Reena Esmail, who was a new student at Juilliard when the Twin Towers fell, composed “Ritual” in the wake of the attacks. The “constellation of notes that evoke fear and uncertainty,” as Gregorio notes, express the apprehension that Esmail felt. She based her composition off of a William Stafford poem that she encountered in class the day before 9/11: “As we…began to reel at the overwhelming magnitude and gravity of the situation, there was only one phrase that emerged from the chaos. It was the last line of Stafford’s poem. The darkness around us is deep,” she writes on her blog.

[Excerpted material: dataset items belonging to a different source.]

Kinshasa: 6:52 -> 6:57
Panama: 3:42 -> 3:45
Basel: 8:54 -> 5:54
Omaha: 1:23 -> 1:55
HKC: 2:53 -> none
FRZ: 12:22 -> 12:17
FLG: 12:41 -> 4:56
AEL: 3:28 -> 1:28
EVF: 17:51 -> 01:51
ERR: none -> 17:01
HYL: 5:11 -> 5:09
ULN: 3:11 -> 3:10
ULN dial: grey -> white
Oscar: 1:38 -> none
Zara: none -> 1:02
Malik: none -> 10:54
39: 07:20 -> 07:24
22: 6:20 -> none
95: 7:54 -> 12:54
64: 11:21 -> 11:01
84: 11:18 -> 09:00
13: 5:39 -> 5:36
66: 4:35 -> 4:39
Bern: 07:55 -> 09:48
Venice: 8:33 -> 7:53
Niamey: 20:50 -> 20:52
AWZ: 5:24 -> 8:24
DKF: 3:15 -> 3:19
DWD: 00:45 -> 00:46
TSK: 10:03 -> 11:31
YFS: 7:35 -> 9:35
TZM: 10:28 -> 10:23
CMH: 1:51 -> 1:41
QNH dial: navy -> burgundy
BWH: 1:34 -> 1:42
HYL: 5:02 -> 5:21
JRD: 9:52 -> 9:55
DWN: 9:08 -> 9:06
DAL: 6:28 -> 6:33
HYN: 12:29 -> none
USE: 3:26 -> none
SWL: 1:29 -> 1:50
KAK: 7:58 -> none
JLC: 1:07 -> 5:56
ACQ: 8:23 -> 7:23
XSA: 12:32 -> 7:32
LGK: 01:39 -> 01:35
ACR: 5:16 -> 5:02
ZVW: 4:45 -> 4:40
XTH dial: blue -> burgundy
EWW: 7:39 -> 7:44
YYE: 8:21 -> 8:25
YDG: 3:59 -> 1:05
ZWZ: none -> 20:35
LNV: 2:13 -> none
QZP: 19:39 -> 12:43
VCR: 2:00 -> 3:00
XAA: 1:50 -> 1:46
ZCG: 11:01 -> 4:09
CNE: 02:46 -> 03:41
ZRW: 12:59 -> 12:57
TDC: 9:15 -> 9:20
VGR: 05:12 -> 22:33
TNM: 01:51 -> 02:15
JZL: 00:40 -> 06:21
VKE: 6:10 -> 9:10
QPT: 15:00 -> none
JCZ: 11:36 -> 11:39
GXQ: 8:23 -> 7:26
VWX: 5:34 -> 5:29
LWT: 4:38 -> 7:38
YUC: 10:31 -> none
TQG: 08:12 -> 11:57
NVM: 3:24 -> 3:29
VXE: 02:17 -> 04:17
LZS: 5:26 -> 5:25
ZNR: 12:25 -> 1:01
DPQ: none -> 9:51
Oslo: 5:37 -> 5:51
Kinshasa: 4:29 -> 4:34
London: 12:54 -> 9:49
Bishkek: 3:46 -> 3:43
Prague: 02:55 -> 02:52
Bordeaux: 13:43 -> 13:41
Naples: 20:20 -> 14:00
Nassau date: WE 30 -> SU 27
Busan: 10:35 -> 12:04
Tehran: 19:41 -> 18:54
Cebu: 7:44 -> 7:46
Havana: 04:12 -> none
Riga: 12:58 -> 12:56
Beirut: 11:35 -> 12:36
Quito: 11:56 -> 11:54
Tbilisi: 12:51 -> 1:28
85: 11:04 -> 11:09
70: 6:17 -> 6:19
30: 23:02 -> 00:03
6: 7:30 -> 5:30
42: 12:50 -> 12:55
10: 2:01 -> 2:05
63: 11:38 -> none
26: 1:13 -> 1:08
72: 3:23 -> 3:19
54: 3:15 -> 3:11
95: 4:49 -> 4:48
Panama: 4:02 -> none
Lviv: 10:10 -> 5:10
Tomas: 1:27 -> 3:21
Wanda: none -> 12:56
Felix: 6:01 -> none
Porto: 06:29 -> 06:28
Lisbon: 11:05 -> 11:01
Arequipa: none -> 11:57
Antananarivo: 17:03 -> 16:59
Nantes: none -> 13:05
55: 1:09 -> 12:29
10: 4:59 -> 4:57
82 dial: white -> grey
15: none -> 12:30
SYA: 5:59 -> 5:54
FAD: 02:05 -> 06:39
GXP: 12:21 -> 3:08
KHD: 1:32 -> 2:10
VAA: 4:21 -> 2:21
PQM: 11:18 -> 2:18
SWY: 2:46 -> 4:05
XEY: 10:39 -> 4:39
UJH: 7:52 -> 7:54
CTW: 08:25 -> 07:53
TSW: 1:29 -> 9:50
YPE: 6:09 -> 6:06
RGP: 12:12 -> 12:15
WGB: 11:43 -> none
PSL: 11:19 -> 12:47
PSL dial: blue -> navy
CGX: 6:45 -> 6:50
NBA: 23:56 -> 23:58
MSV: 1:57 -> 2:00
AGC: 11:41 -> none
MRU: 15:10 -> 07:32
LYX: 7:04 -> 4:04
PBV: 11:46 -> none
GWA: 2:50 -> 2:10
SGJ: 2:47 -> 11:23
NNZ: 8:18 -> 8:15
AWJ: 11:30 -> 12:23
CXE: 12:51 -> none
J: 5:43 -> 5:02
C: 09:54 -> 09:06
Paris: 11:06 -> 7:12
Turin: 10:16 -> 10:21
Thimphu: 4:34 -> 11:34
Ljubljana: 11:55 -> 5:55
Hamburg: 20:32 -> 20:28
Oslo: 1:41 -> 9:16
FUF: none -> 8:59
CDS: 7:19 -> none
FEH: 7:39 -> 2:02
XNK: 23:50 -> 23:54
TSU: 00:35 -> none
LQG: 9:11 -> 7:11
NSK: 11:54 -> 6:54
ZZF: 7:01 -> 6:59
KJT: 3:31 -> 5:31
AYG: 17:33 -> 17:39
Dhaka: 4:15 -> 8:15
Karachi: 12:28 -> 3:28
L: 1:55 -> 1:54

During the second half of the concert, the college chorus and the orchestra will perform “Magnificat,” a liturgical composition based on a Latin biblical hymn. Andrew Kim ’18 will perform as assistant conductor of the piece. In addition, for the first time in many years, professional vocalists will perform with the group, including Swarthmore voice instructors Clara Rottsolk and Nancy Jantsch. This year marks 500 years since Martin Luther posted his 95 theses, initiating the Protestant Reformation. Luther greatly influenced Johann Sebastian Bach, whose musical career is closely associated with the Lutheran reformation. “The music of Johann Sebastian Bach is one of the most beautiful results of the Reformation, so I wanted to pay some sort of homage to that,” Gregorio said. “The spectacle of the chorus singing Bach, whose music is very intricate, very florid, but absolutely glorious in sound—I’d like to think that could lift anyone out of a bad mood.”

The pieces that the chorus will perform at their fall concert will evoke emotions ranging from despair to apprehension to joy. The depth of the repertoire will provide an enriching and awe-inspiring experience for all who attend.